March 24-30 is Arbor Week in Oklahoma. The first Arbor Day was held in Nebraska April 10, 1872. It actually was first observed in Oklahoma in 1901. Go plant a tree.
Speaking of trees, I have located a dandy population of tall, columnar red cedars near Shawnee. Every family member is lean and green. Oklahoma Proven plant list names a "Juniperus virginiana "Taylor" as one of the recommended trees for our extreme climate. It has to be a kissing cousin to the Pott. County cedars I saw. The Japanese Garden might be a wonderful home for the Okie Taylor cedars. Speaking of the Japanese Garden....
Becky Emerson Carlberg
The first Arbor Day was held in Nebraska, April 10, 1872. Arbor Day was first observed in Oklahoma in1901. The Territorial Legislature told the school children of Oklahoma it was their responsibility and duty to celebrate Arbor Day every year. In 1982, Oklahoma declared that it would observe an “Arbor Week” every year. It would always be the last week in March. This week, March 24-30, is Arbor Week in Oklahoma. Go plant a tree!
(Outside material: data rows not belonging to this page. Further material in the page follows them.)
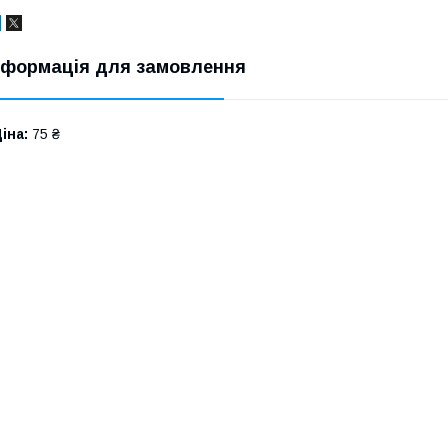
нформація для замовлення
іна:
75 ₴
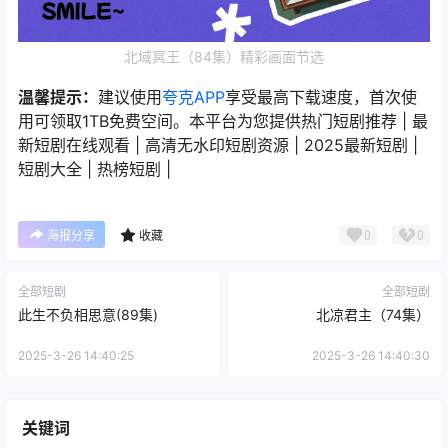
北域冥王（84集）精彩画面节选
温馨提示：
建议使用
夸克APP
享受最高下载速度，首次使
用可领取1TB免费空间。本平台为您提供热门短剧推荐 | 最
新短剧在线观看 | 高清无水印短剧资源 | 2025最新短剧 |
短剧大全 | 热榜短剧 |
0
0
海报分享
收藏
全部短剧
全部短剧
此生不负相思意(89集)
北凉君主（74集）
2025-3-26 14:40:25
2025-3-26 14:40:30
关键词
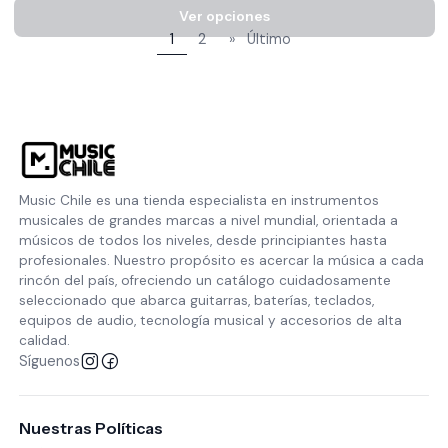
1
2
»
Último
Music Chile es una tienda especialista en instrumentos
musicales de grandes marcas a nivel mundial, orientada a
músicos de todos los niveles, desde principiantes hasta
profesionales. Nuestro propósito es acercar la música a cada
rincón del país, ofreciendo un catálogo cuidadosamente
seleccionado que abarca guitarras, baterías, teclados,
equipos de audio, tecnología musical y accesorios de alta
calidad.
Síguenos
Nuestras Políticas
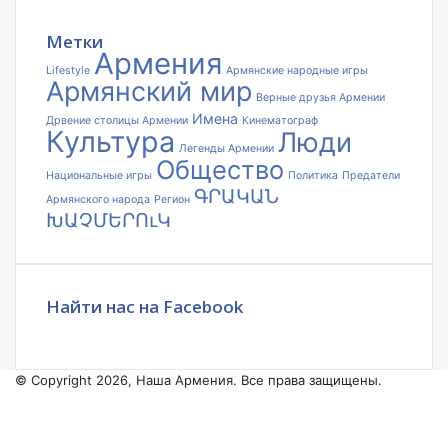
почты
Метки
Армения
Lifestyle
Армянские народные игры
Армянский мир
Верные друзья Армении
Имена
Дрвение столицы Армении
Кинематограф
Культура
Люди
Легенды Армении
Общество
Национальные игры
Политика
Предатели
ԳՐԱԿԱՆ
Армянского народа
Регион
ԽԱՉՄԵՐՈւԿ
Найти нас на Facebook
© Copyright 2026, Наша Армения. Все права защищены.
Facebook
YouTube
Instagram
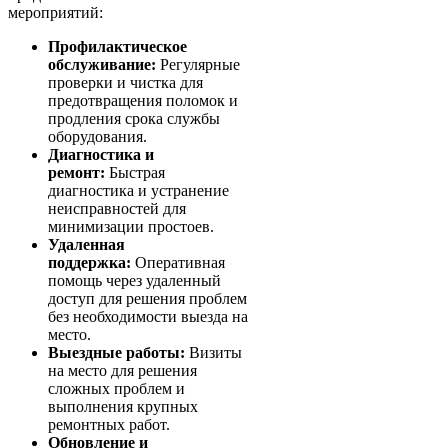
мероприятий:
Профилактическое
обслуживание:
Регулярные
проверки и чистка для
предотвращения поломок и
продления срока службы
оборудования.
Диагностика и
ремонт:
Быстрая
диагностика и устранение
неисправностей для
минимизации простоев.
Удаленная
поддержка:
Оперативная
помощь через удаленный
доступ для решения проблем
без необходимости выезда на
место.
Выездные работы:
Визиты
на место для решения
сложных проблем и
выполнения крупных
ремонтных работ.
Обновление и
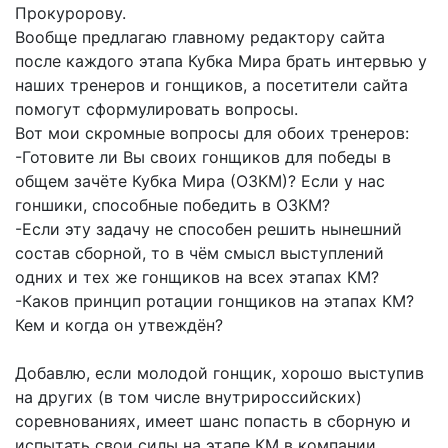
Прокуророву.
Вообще предлагаю главному редактору сайта
после каждого этапа Кубка Мира брать интервью у
наших тренеров и гонщиков, а посетители сайта
помогут сформулировать вопросы.
Вот мои скромные вопросы для обоих тренеров:
-Готовите ли Вы своих гонщиков для победы в
общем зачёте Кубка Мира (ОЗКМ)? Если у нас
гоншики, способные победить в ОЗКМ?
-Если эту задачу не способен решить нынешний
состав сборной, то в чём смысл выступлений
одних и тех же гонщиков на всех этапах КМ?
-Каков принцип ротации гонщиков на этапах КМ?
Кем и когда он утвеждён?
Добавлю, если молодой гонщик, хорошо выступив
на других (в том числе внутрироссийских)
соревнованиях, имеет шанс попасть в сборную и
испытать свои силы на этапе КМ в компании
Was it cold enough last night? How did your blooming trees do? My Bradford pear close to the house was full of bees today, but the one further to the northwest and very exposed has a lovely brown hue….and few bees. My thermometer registered a balmy 22 degrees at about 7am. Time will tell about the apricots, also in full bloom, but my peaches have held off, keeping most their buds tightly wrapped. Of course, the buds could just fall off in a few days. Hope not. There might be a correlation between drought conditions and damage accrued during very cold nights. Damage to buds and flowers has much to do with ice crystal formation inside the structures. If the plant is conservative in water usage even during the spring fling, the blooms may have slightly less water and crystal formation. Some might tolerate some freezing or sustained below freezing temperatures. Maybe.
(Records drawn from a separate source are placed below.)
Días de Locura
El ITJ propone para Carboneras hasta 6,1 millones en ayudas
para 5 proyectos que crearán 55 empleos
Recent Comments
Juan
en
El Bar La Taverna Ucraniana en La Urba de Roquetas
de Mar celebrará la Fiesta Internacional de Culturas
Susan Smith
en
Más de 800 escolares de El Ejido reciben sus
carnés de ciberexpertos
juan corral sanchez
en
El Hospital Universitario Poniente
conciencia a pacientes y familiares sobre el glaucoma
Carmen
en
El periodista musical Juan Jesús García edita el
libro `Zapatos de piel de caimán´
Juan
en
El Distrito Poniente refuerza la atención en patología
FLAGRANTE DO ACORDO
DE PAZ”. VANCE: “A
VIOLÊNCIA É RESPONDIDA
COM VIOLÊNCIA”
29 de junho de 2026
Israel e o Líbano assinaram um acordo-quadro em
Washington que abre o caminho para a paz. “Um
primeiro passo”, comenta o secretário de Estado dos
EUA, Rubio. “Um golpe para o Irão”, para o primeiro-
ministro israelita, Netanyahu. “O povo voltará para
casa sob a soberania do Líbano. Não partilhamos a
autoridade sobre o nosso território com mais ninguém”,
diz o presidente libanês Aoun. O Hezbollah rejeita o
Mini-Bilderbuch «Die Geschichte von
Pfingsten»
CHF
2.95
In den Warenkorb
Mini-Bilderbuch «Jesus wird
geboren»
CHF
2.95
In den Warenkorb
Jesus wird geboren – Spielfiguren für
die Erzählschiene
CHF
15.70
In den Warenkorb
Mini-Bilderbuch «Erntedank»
Preliminary clean-up of the Japanese Garden was done last week. It was windy and cold, but the cannas and sedum were separated and replanted. Excess leaves and debris were sacked, and some weeding was done until the fingers froze up. The row of red cedar trees to the north have gaps where other trees have died. My brilliant idea was to dig up a few small trees this past Sunday and space them out between the established trees. If that went well, others from my neighborhood would be added the next day or two.
I have discovered an area of linear, Lombardy poplar-like cedars outside of Seminole. Possibly they are of the same variety as the Oklahoma Proven cedar Juniperus virginiana “Taylor”. “Taylor” was discovered in Taylor, Nebraska as a red cedar that preferred to grow in a narrow column, unlike its relatives that fight to become the biggest Christmas tree balls ever. I think “Taylor” has some kissing cousins in Oklahoma. The photo was taken at Sooner Plant Farm in northeastern Oklahoma where Taylor family members are for sale. Next fall may be a good time to rescue a few Okie Taylors from the fence lines. I say this because digging the holes for the three cedars this past Sunday took hours.
During World War II, the runways and parking areas for airplanes extended well into the Japanese Garden area. Many were plowed up and removed, but the area was leveled using all available rubble. The first hole we dug took 45 minutes and chunks of cement and rocks impeded progress. The second hole had some bright red bricks and asphalt. The third hole hosted granite and a large piece of concrete topped by a layer of asphalt. That was it. No more trees on Sunday. It will be interesting to see the survival rate of these 3 new little trees.
Head count for plants in the Japanese Garden: 7 crapemyrtles, 7 Austrian pines, 2 Japanese pines, 3 red mulberries, 6 Yuccas, 3 hackberries, several scale infested elms, one mimosa, 3 red buds, 2 oaks, 2 boxwoods, 2 Bradford pears, three stands of Arundo donax (reed grass), 3 groups of irises, at least 8 yellow lantanas (if they come back from last fall), 3 stands of Artemesia (they are attempting a coupe in the border), one Chitalpa tree, two Desert Willows, one corkscrew willow, one white willow, at least 3 Autumn Sages, numerous cannas, 4 possible slash pines, one north row of red cedars along the airport fence and one south row of red cedars behind Pit Stop (15 established trees in each row), several bunches of assorted tall grasses, one maple, one Photinia, one Golden Rain tree, several nandinas, one sycamore, one plum and a partridge in a pear tree. Just checking to see if you are still with me. The plants were all regularly watered for months on end last year. We hope for more rain this year!
The track around the garden has been paved. The soil is being spread along the asphalt edges. The end.